---- Document section
Root cause: HikariCP 3.4.2 HikariPool.java line 185 HikariCP 3.4.5 HikariPool.java line 186 if (poolEntry.isMarkedEvicted() || (elapsedMillis(poolEntry.lastAccessed, now) > aliveBypassWindowMs && !isConnectionAlive(poolEntry.connection)))
If the above condition is true, the connection will be removed. But it will never be removed because of the and condition (&&).
Did not test on dev branch. But we may face the same issue. See HikariPool.java line 170: if (poolEntry.isMarkedEvicted() || (elapsedMillis(poolEntry.lastAccessed, now) > aliveBypassWindowMs && isConnectionDead(poolEntry.connection)))
The above and condition (&&) can cause issues.
Possible solution: For HikariCP 3.4.2 and HikariCP 3.4.5 (Did not try other versions): if (poolEntry.isMarkedEvicted() || elapsedMillis(poolEntry.lastAccessed, now) > aliveBypassWindowMs || !isConnectionAlive(poolEntry.connection))
For DEV branch: if (poolEntry.isMarkedEvicted() || elapsedMillis(poolEntry.lastAccessed, now) > aliveBypassWindowMs || isConnectionDead(poolEntry.connection))
Thanks
--------
__To-do item A__:
Answer these from the HikariCP post:
(i) On which line of HikariPool.java in HikariCP 3.4.5 is the condition found?
(ii) On which line of HikariPool.java is the condition found on the dev branch?
(iii) For which HikariCP versions is the first possible solution given?
__To-do item B__:
Write out the HikariCP post from "The above and" up to and including "aliveBypassWindowMs || isConnectionDead(poolEntry.connection))", with no changes.
Rely only on the HikariCP post for your answers.
---- Source material
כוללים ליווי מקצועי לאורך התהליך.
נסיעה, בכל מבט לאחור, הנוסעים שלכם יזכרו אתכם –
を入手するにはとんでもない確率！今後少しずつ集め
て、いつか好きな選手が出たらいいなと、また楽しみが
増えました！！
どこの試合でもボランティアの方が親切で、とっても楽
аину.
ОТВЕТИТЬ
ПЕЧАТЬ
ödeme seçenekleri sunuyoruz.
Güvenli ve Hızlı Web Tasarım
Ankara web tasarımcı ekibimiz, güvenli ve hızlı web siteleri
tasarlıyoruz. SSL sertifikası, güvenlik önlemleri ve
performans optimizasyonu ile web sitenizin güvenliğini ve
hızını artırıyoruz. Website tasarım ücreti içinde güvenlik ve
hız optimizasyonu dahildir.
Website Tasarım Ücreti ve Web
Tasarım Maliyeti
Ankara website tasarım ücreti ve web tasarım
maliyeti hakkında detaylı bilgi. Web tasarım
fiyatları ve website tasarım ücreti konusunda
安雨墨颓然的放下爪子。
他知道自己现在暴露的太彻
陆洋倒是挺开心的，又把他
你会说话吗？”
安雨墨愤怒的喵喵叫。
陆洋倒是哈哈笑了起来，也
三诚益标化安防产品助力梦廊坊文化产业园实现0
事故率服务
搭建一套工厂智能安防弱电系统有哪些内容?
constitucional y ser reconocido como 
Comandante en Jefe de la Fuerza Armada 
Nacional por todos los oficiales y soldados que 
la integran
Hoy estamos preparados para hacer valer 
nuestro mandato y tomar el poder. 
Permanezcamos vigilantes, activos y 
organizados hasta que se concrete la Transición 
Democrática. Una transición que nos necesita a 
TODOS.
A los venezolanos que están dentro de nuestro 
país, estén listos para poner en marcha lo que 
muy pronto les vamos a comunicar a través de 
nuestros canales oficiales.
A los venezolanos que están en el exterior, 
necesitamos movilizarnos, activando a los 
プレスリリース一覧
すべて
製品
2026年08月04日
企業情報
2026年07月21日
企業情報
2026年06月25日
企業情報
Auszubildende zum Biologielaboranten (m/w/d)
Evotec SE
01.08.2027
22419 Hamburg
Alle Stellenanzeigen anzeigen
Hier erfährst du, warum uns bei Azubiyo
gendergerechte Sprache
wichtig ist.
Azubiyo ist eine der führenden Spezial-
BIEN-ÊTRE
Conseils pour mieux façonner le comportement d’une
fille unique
--------
__Output A__:
(i) Line 186.
(ii) Line 170.
(iii) HikariCP 3.4.2 and HikariCP 3.4.5.

__Output B__:
The above and condition (&&) can cause issues.
Possible solution: For HikariCP 3.4.2 and HikariCP 3.4.5 (Did not try other versions): if (poolEntry.isMarkedEvicted() || elapsedMillis(poolEntry.lastAccessed, now) > aliveBypassWindowMs || !isConnectionAlive(poolEntry.connection))
For DEV branch: if (poolEntry.isMarkedEvicted() || elapsedMillis(poolEntry.lastAccessed, now) > aliveBypassWindowMs || isConnectionDead(poolEntry.connection))